Die aktuelle Gesetzgebung
Nach der zur Zeit geltenden Gesetzgebung wird unterschieden zwischen Altstoffen und Neustoffen.
Altstoffe sind Stoffe, die im Altstoffverzeichnis der europäischen Gemeinschaft, dem sogenannten EINECS (European Inventory of Existing Commercial Chemical Substances ) gelistet sind.
Diese Stoffe dürfen, unter Beachtung der Vorschriften für Einstufung, Kennzeichnung und Verpackung, ohne weitere Einschränkung frei vermarktet werden.
Allerdings gilt auch schon hier der Grundsatz, dass eine sichere Verwendung möglich sein muss. Es sind daher zumindest Grundkenntnisse über die Stoffeigenschaften notwendig, Untersuchungen sind jedoch nicht zwingend vorgeschrieben.

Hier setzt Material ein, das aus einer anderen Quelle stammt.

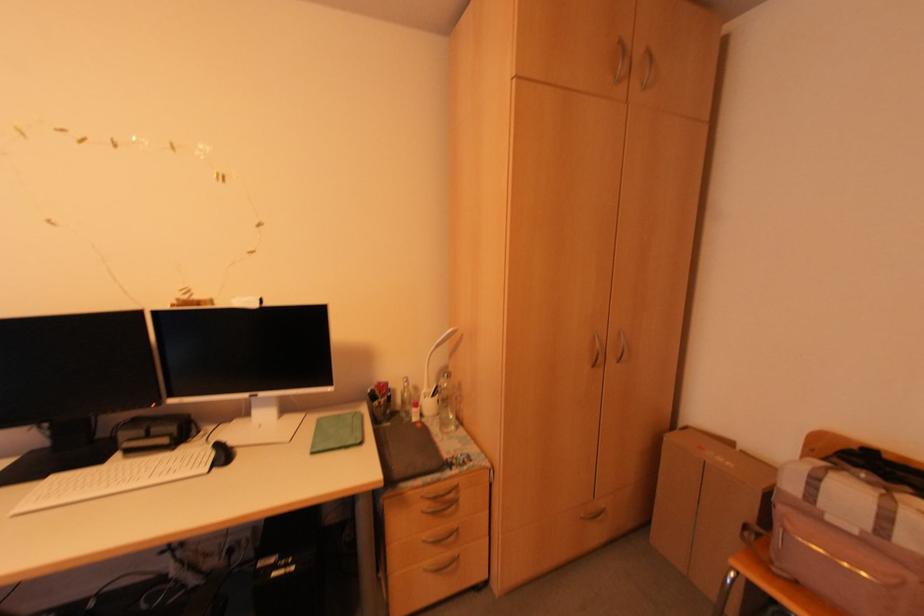
Where would you lift the white desk lamp? Please return your answer as a coordinate pair (x, y).

(432, 377)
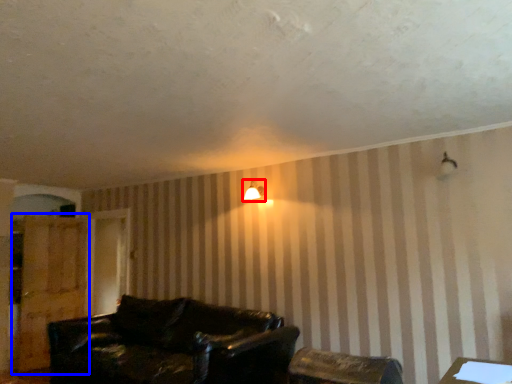
Question: Among these objects, which one is nearest to the camera, lamp (highlighted by a red box) or dresser (highlighted by a blue box)?

Choices:
 (A) lamp
 (B) dresser

Answer: (A)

Eine Ausnahme bilden die in der Beschränkungsrichtlinie (76/769 EWG) genannten Stoffe, für diese gelten die dort festgelegten spezifischen Regelungen.
Neue Stoffe sind Stoffe, für die nach der Richtlinie 67/548/EWG eine Anmeldepflicht besteht. Ohne Anmeldung dürfen diese Stoffe nicht in den Verkehr gebracht werden.
Im Rahmen der Anmeldung müssen neben den Identitätsmerkmalen des Stoffes auch Informationen zu den physikalisch-chemischen, toxikologischen und ökotoxikologischen Eigenschaften sowie Angaben zur sicheren Verwendung vorgelegt werden. Der Umfang der Informationen ist abhängig von den Stoffmengen, die in Verkehr gebracht werden. Mit steigenden Mengen müssen auch umfangreichere Datensätze erstellt werden.
Weiterhin besteht bei angemeldeten Stoffen eine Mitteilungspflicht, die vor allem Änderungen der Vermarktungsmenge oder neue Erkenntnisse über Eigenschaften und Wirksamkeit der Stoffe betrifft.